(250j) Instability and Symmetry Breaking in Binary Evaporating Thin Films over a Curved Substrate

Marangoni flows are surface tension gradient driven flows that are commonly found in thin liquid films. Specifically, solutal Marangoni flows are flows driven by surface tension gradients generated via composition changes at the interface. Such systems can be found in a wide range of applications such as paint drying, tear film breakup,and the formation of wine legs.

We examine evaporating binary silicone oil films over a glass sphere – perhaps the simplest system driven by solutal Marangoni flows. The liquid film consists of two miscible silicone oils with different surface tension, evaporation rate, and kinematic viscosity (1cSt and 5cSt). To further simplify the system, we focus on silicone oil mixtures where the higher surface tension species with a negligible evaporation rate is present in the system at a low volume fraction (5cSt ≤ 2%). With the aid of a dynamic fluid film interferometer, we experimentally observe thin film evolution at different concentrations [1]. At the start of each experiment, the glass dome is submerged in the binary liquid and the dome is subsequently raised till the apex of the dome has penetrated the initially flat oil-air interface. Throughout this process, a thin film is formed by the squeezing motion and evaporation drives the formation of concentration gradients across the curved thin film. Due to the established concentration gradient and the resulting solutal Marangoni flow, liquid is drawn from the bulk region towards the apex of the dome. We find, at concentrations lower than 0.15% (5cSt), the thin film benefits from the stabilizing effect of a nanoscopically thin barrier ring and the film apparently thickens axisymmetrically. At higher concentrations (5cSt > 0.3%), a mound forms in the apex region and at later times the mound discharges asymmetrically, thus picking a particular direction for discharge. The film develops thereafter in a complex, asymmetric fashion.
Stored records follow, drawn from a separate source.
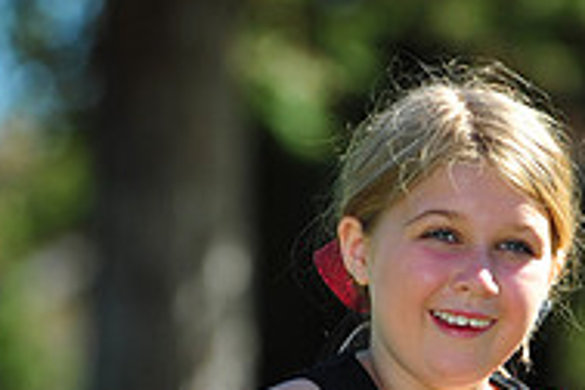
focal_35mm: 612
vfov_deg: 2.2
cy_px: 542
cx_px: 477
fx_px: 9944
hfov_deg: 3.4
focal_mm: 200
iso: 400
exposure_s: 1/1250
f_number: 4.5
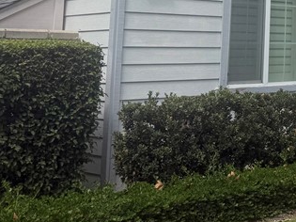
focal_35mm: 78
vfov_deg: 17.9
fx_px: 667
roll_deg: -0.5
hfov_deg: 21.7
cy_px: -46
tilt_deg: +9.0
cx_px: 419
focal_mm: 6.76
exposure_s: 1/3021
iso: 80
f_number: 1.78
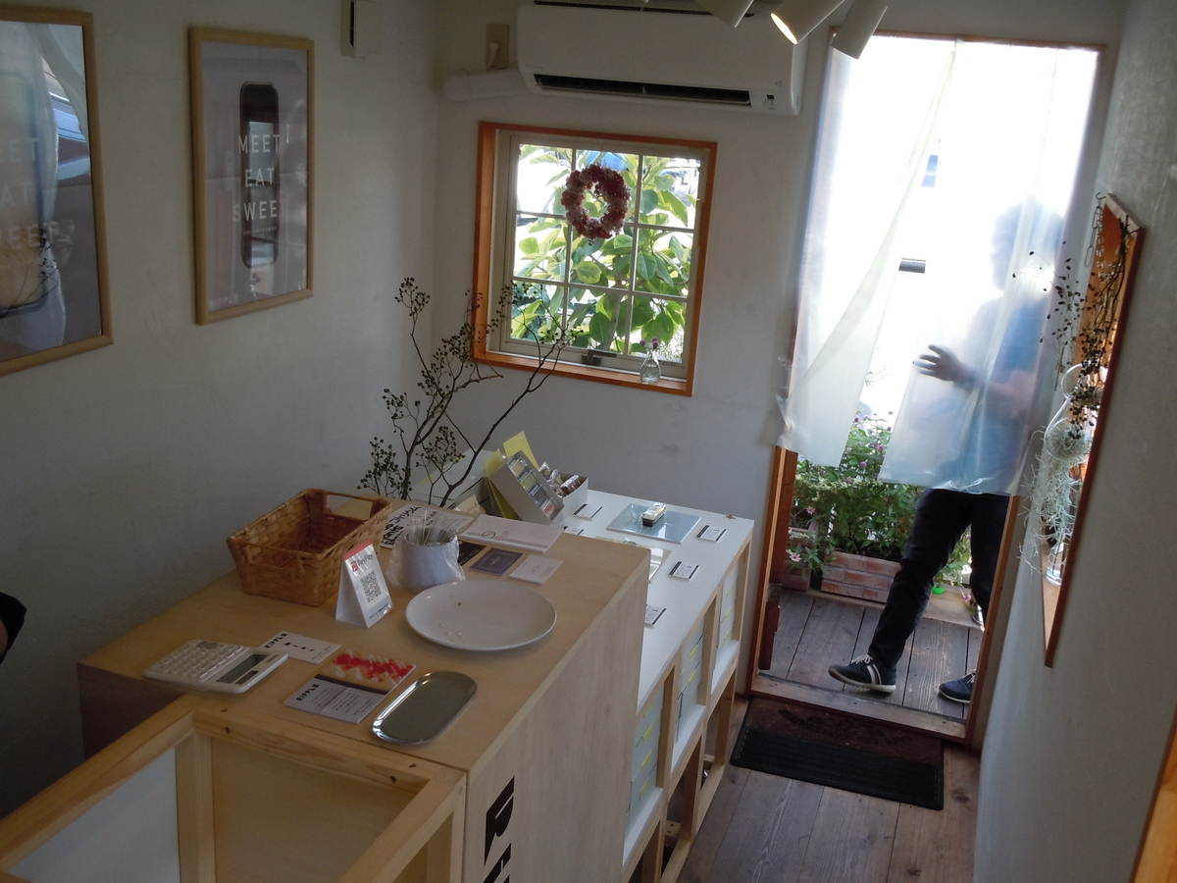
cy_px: 442
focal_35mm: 33
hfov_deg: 55.4
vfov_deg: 42.9
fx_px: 1122
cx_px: 588
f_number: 4
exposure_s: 1/125
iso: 200
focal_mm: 5.9
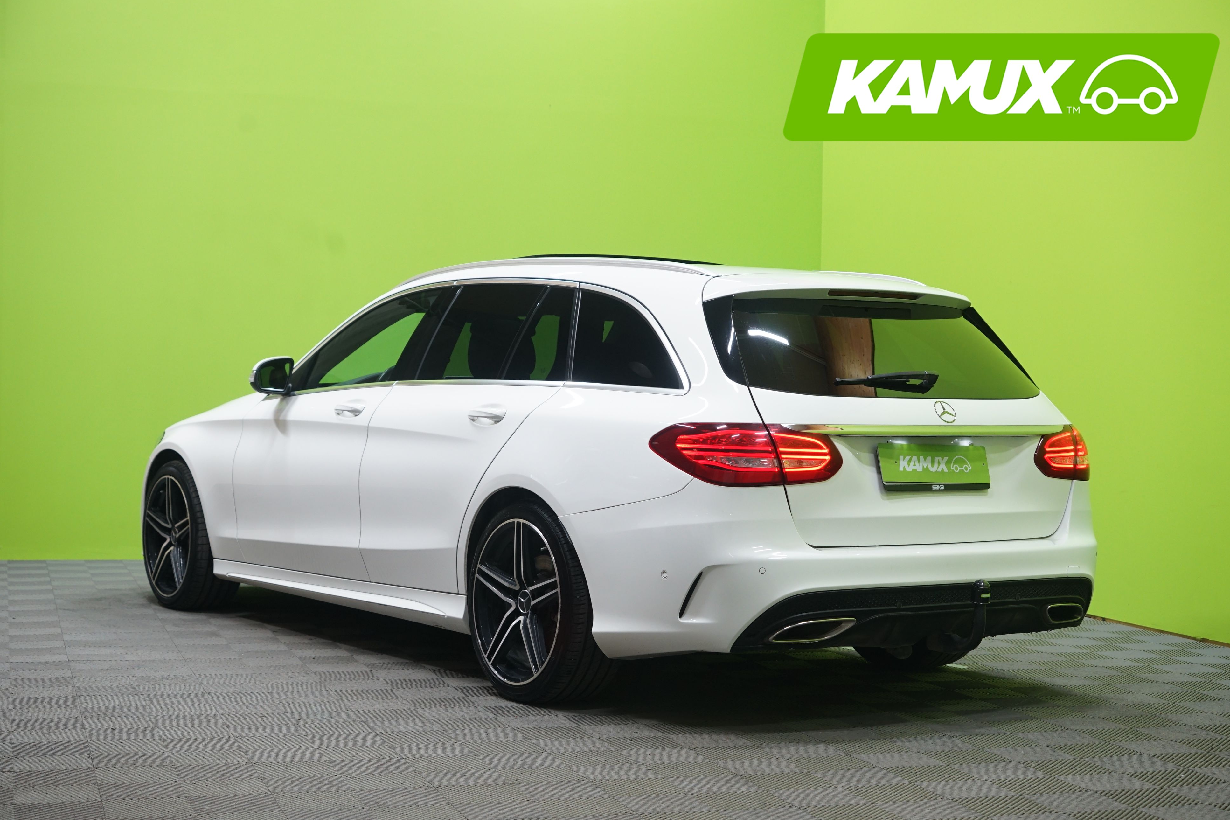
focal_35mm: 57
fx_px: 1947
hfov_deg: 35.1
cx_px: 626
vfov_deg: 23.8
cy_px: 411
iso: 800
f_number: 5.6
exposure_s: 1/25
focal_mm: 56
To further understand the mechanisms behind this instability, we have developed a 2D (i.e. non-axisymmetric) lubrication model that captures and explains the trends observed in the experiments. As the mound grows, the opposing forces of capillarity and Marangoni flow are both growing in magnitude, but the difference in their magnitudes is diminishing. When the system is subjected to an ambient disturbance, the disturbance grows till its magnitude can compete with the difference in the driving forces, leading to the mound discharge observed in the experiments. Further analysis of the problem shows that the system is linearly unstable, even at early times, to the lowest order non-axisymmetric mode. However, the instability growth rate is such that mound discharge appears only at later times.

[1] Rodríguez-Hakim, M., Barakat, J. M., Shi, X., Shaqfeh, E. S., & Fuller, G. G. (2019). Evaporation-driven solutocapillary flow of thin liquid films over curved substrates. Physical Review Fluids, 4(3), 034002.